# Your objective
The result should be the lines from the one holding "شاه در ایران" to the final line of the records, retyped exactly.

# Saved data entries
----------
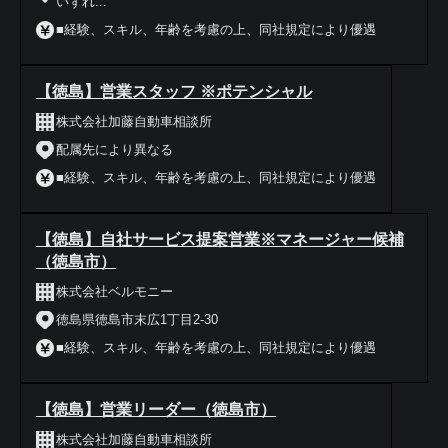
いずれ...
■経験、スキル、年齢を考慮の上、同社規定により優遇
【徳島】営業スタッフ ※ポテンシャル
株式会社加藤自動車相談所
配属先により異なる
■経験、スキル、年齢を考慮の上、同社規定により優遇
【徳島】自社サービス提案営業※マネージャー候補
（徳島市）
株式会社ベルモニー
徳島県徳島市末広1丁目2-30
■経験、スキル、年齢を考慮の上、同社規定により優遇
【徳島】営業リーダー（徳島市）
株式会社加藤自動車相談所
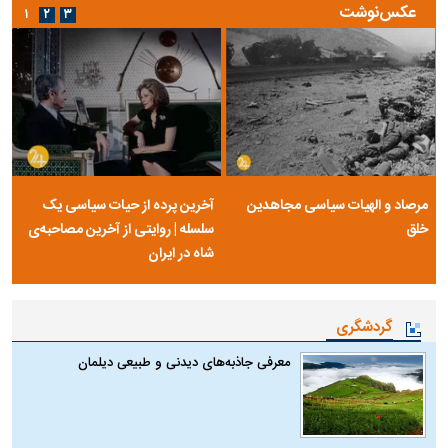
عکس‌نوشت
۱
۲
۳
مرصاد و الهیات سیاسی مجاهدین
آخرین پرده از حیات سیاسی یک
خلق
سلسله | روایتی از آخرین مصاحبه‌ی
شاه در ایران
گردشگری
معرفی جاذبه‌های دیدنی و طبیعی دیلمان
----------
# Response
شاه در ایران
گردشگری
معرفی جاذبه‌های دیدنی و طبیعی دیلمان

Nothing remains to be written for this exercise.